Immich with Cloudflare

Overview

Self-hosting Immich doesn't have to be complicated. This guide offers a simple, step-by-step way to deploy Immich using Portainer, and secure it with Cloudflare Tunnel.

Ready? Let's go.

1. Preparation

You only need two things before we start: - Portainer installed and configured. - Cloudflare account with Zero-Trust portal set up.

2. Download Files

We need two essential configuration files. You can securely download them directly from our GitHub repository:

• Download: docker-compose-portainer.yml
• Download: .env

3. Installation in Portainer

Open your Portainer dashboard and follow these steps:

1. Navigate to Stacks and click + Add stack.
2. Name the stack: immich.
3. Select Upload as the build method.
4. Upload the docker-compose-portainer.yml file you downloaded.
5. Scroll down to Environment variables.
6. Click Load variables from .env file.
7. Upload the .env file you downloaded.

If done correctly, you should instantly see your environment variables load into the UI.

Configure Your Environment

Before deploying, make sure you adjust these key variables to match your system:

• UPLOAD_LOCATION: The path storing your photos (e.g., /mnt/appdata/immich/uploads).
• DB_DATA_LOCATION: Database path.

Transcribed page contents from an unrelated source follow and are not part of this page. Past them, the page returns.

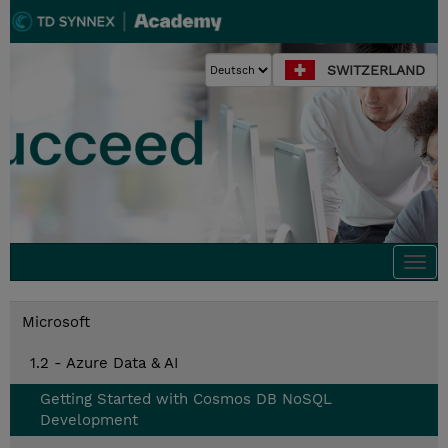
SWITZERLAND
Togg
navi
Microsoft
1.2 - Azure Data & AI
Getting Started with Cosmos DB NoSQL
Development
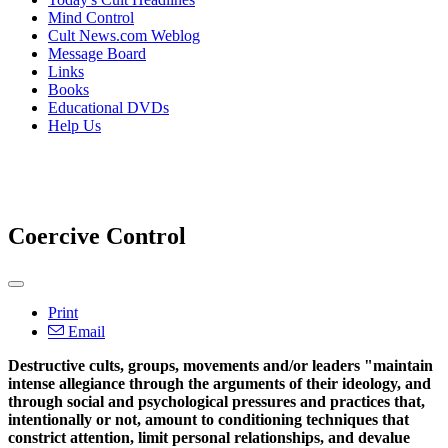
Mind Control
Cult News.com Weblog
Message Board
Links
Books
Educational DVDs
Help Us
Coercive Control
Print
Email
Destructive cults, groups, movements and/or leaders "maintain
intense allegiance through the arguments of their ideology, and
through social and psychological pressures and practices that,
intentionally or not, amount to conditioning techniques that
constrict attention, limit personal relationships, and devalue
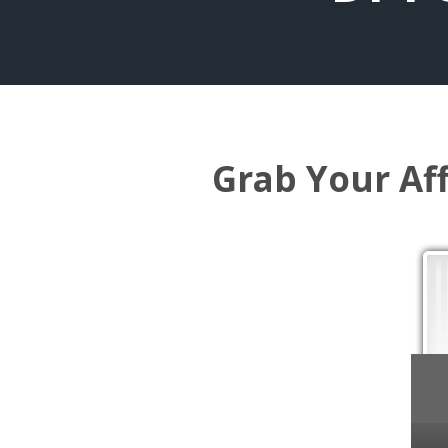
Grab Your Af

Best on an SSD (e.g., /opt/appdata/immich/database).
• TZ: Your timezone (e.g., Europe/London).
• DB_PASSWORD: A secure 32-character password.

Once everything looks good, click Deploy the stack.

[!NOTE] Please be patient. Portainer is now pulling all required Docker images in the background. This can take 10–15 minutes the very first time.

4. Initial Setup

Once Portainer shows all containers as "Healthy":

1. Open a browser and visit your server's IP address on port 2283: http://YOUR_SERVER_IP:2283
2. Complete the Setup Wizard (admin account, theme, language).
3. We highly recommend turning on Enable Version check and Enable Map features.
4. Click Finish.

Congratulations! You have deployed Immich.

5. Remote Access (Cloudflare)

To access your photos securely from anywhere in the world without exposing your router:

1. Go to your Cloudflare Zero Trust Dashboard.
2. Navigate to Networks > Connectors.
3. Next to your tunnel, click the three dots and choose Configure.
4. Go to Public applications routes and click Add a published application.

Fill it out exactly like this: - Subdomain: photos (or immich) - Domain: yourdomain.com - Service: HTTP - URL: 127.0.0.1:2283

Click Save. Wait 60 seconds, and you can now securely access Immich at https://photos.yourdomain.com.

6. Mobile App Integration

Connect your phone to instantly and automatically back up your camera roll.

1. Download Immich for iOS or Android.
2. Look for the Server Endpoint URL input box.
3. Type in your new Cloudflare URL exactly like this: https://photos.yourdomain.com/api (Make sure to include /api).
4. Log in with your admin account.
5. Tap the Cloud icon (top right) → Select folders → choose DCIM/Screenshots → Enable Backup.

Your photos will now sync automatically whenever connected to Wi-Fi. It's truly set-and-forget.

7. How to Update Immich

Updates are safe and easy. Whenever a new version is released:

1. Stop: In Portainer, go to Stacks → immich → select all containers → Stop.
2. Backup: In your server's terminal, duplicate your database folder: bash cd /opt/appdata/immich/database sudo cp -r ./database ./database.bak
3. Verify: Review the Immich Release Notes for breaking changes.
4. Update: In Portainer Stacks → immich → Editor → click Update the stack. Make sure to enable "Re-pull image and redeploy", then confirm.

Once all containers return to healthy, you are all set!